The FBI last year used a dossier of allegations of Russian ties to Donald Trump’s campaign as part of the justification to win approval to secretly monitor a Trump associate, according to US officials briefed on the investigation.The dossier has also been cited by FBI Director James Comey in some of his briefings to members of Congress in recent weeks, as one of the sources of information the bureau has used to bolster its investigation, according to US officials briefed on the probe.This includes approval from the secret court that oversees the Foreign Intelligence Surveillance Act (FISA) to monitor the communications of Carter Page, two of the officials said. Last year, Page was identified by the Trump campaign as an adviser on national security. More here from CNN.
Bogachev was a case from 2014 investigated by CrowdStrike and then later offered help to the FBI office in Omaha and later the FBI office in Pittsburgh finally after countless months, ran a global cyber operation and succeeded in stopping international bank thefts in the millions of dollars. Many Russian immigrants located in Brighton Beach were recruited to be mules going to domestic banks, opening accounts and later withdrawing funds, cleaning all traces of the stolen millions. It should be noted that CrowdStrike was the same firm the Hillary campaign hired to investigate intrusions.
Now it gets even more interesting.
The matter of Bogachev with his named operation of ‘Business Club’ and his global cyber operatives hacking with sophisticated bots, malware and remote servers came to the attention of the Russian Federation. They liked what the Bogachev Zeus operation had the ability to do. So, top Kremlin officials allowed the operation to continue without prosecution if they would work to gather intelligence on the global reaction to Putin annexing Crimea and moving in on Ukraine.
All of this came to the attention also of U.S. based private cyber professional where they studied the code, the IP addresses, the servers, the patterns, names and other common cyber traits. The DNC hack attributions are a dovetail to the ‘Business Club’ operation due to style, coding, networks, language and server locations.
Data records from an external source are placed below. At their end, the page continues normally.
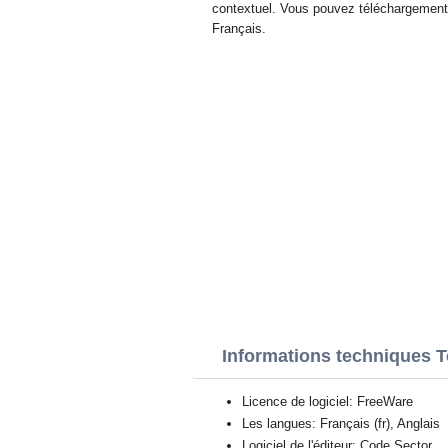
contextuel. Vous pouvez téléchargement 
Français.
Informations techniques 
Licence de logiciel: FreeWare
Les langues: Français (fr), Anglais
Logiciel de l'éditeur: Code Sector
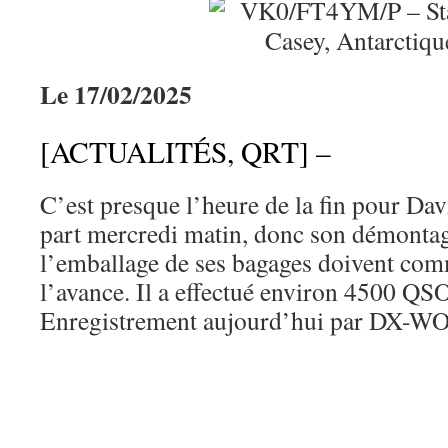
Le 17/02/2025
[ACTUALITÉS, QRT] –
C’est presque l’heure de la fin pour Davi
part mercredi matin, donc son démontage
l’emballage de ses bagages doivent com
l’avance. Il a effectué environ 4500 QS
Enregistrement aujourd’hui par DX-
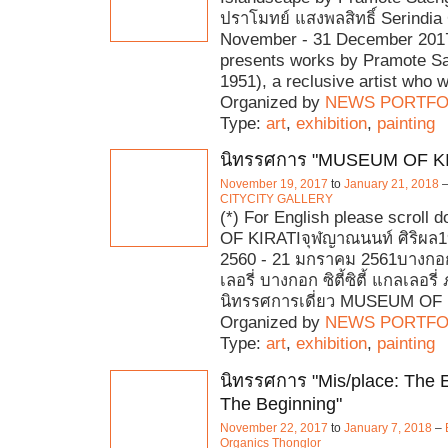
ปราโมทย์ แสงพลสิทธิ์ Serindia 
November - 31 December 2017
presents works by Pramote Sa
1951), a reclusive artist who 
Organized by
NEWS PORTFO
Type:
art
,
exhibition
,
painting
นิทรรศการ "MUSEUM OF KI
November 19, 2017
to
January 21, 2018
CITYCITY GALLERY
(*) For English please scrol
OF KIRATIจุฬญาณนนท์ ศิริผล
2560 - 21 มกราคม 2561บางกอก ซ
เลอรี่ บางกอก ซิตี้ซิตี้ แกลเลอรี
นิทรรศการเดี่ยว MUSEUM OF
Organized by
NEWS PORTFO
Type:
art
,
exhibition
,
painting
นิทรรศการ "Mis/place: The E
The Beginning"
November 22, 2017
to
January 7, 2018
–
Organics Thonglor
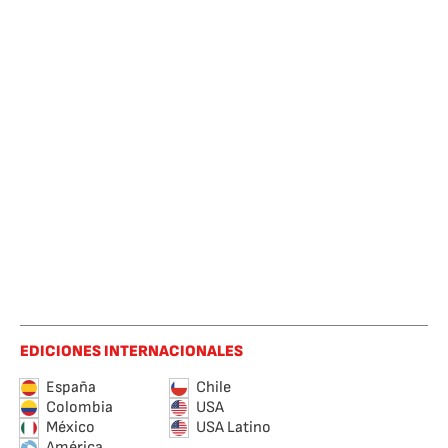
EDICIONES INTERNACIONALES
España
Chile
Colombia
USA
México
USA Latino
América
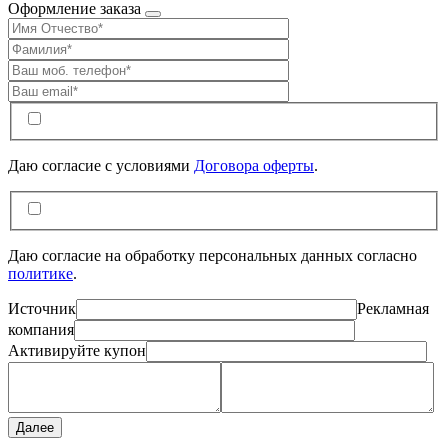
Оформление заказа
Даю согласие c условиями
Договора оферты
.
Даю согласие на обработку персональных данных согласно
политике
.
Источник
Рекламная
компания
Активируйте купон
Далее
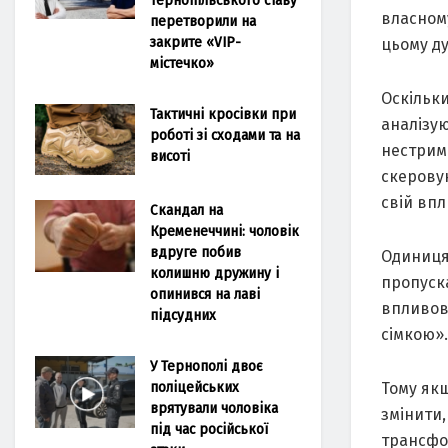
власному
перетворили на
закрите «VIP-
цьому ду
містечко»
Оскільки
Тактичні кросівки при
аналізу
роботі зі сходами та на
нестримн
висоті
скерову
свій впл
Скандал на
Кременеччині: чоловік
вдруге побив
Одиниця 
колишню дружину і
пропуска
опинився на лаві
впливов
підсудних
сімкою».
У Тернополі двоє
поліцейських
Тому як
врятували чоловіка
змінити,
під час російської
трансфо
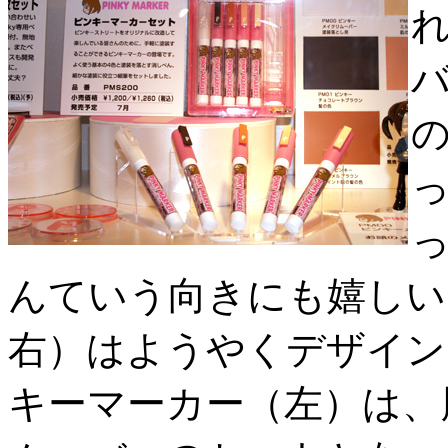
んていう向きにも嬉しい
右）はようやくデザイン
キーマーカー（左）は、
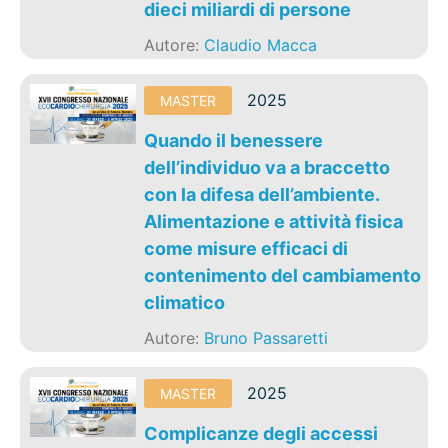
dieci miliardi di persone
Autore:
Claudio Macca
2025
MASTER
Quando il benessere
dell’individuo va a braccetto
con la difesa dell’ambiente.
Alimentazione e attività fisica
come misure efficaci di
contenimento del cambiamento
climatico
Autore:
Bruno Passaretti
2025
MASTER
Complicanze degli accessi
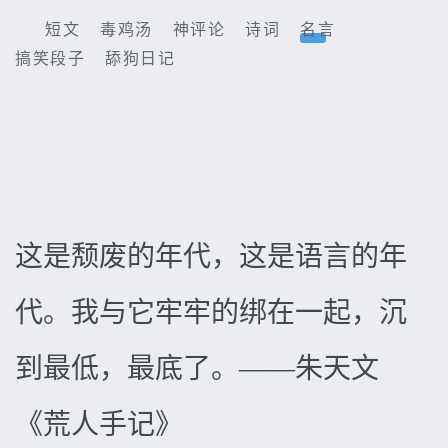
短文
毒鸡汤
神评论
诗词
名言
搞笑段子
舔狗日记
这是颓废的年代，这是语言的年
代。我与它牢牢的绑在一起，沉
到最低，最底了。——朱天文
《荒人手记》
In 2015, the Obama State Department issued sanctions and a $3 million dollar bounty on Bogachev who operated with the alias of ‘Slavik’. Russia of course is not only not cooperating but refuses to admit any such action was real and the evidence is not vetted. This is a usual response by top Russian officials.
An estimated $100 million was stolen via cyber operations by Slavik and computers infected with various versions of Zeus still exist while the FBI was able to seized all those known to their sting operation.
The FBI described the cyber sting operation as hand to hand combat with Bogachev and his operation on the Zeus case was deemed successful. It is unknown at this time who and where is he still operating. The summary of this operation was taken from the full article published by ‘Wired’ under the title ‘The Hunt for Russia’s Most Notorious Hacker’
Late last year, the DHS released a joint statement which read in part:
This activity by Russian intelligence services is part of a decade-long campaign of cyber-enabled operations directed at the U.S. Government and its citizens. These cyber operations have included spearphishing, campaigns targeting government organizations, critical infrastructure, think tanks, universities, political organizations, and corporations; theft of information from these organizations; and the recent public release of some of this stolen information. In other countries, Russian intelligence services have also undertaken damaging and disruptive cyber-attacks, including on critical infrastructure, in some cases masquerading as third parties or hiding behind false online personas designed to cause victim to misattribute the source of the attack. The Joint Analysis Report provides technical indicators related to many of these operations, recommended mitigations and information on how to report such incidents to the U.S. Government.
A great deal of analysis and forensic information related to Russian government activity has been published by a wide range of security companies. The U.S. Government can confirm that the Russian government, including Russia’s civilian and military intelligence services, conducted many of the activities generally described by a number of these security companies. The Joint Analysis Report recognizes the excellent work undertaken by security companies and private sector network owners and operators, and provides new indicators of compromise and malicious infrastructure identified during the course of investigations and incident response. The U.S. Government seeks to arm network defenders with the tools they need to identify,, detect and disrupt Russian malicious cyber activity that is targeting our country’s and our allies’ networks.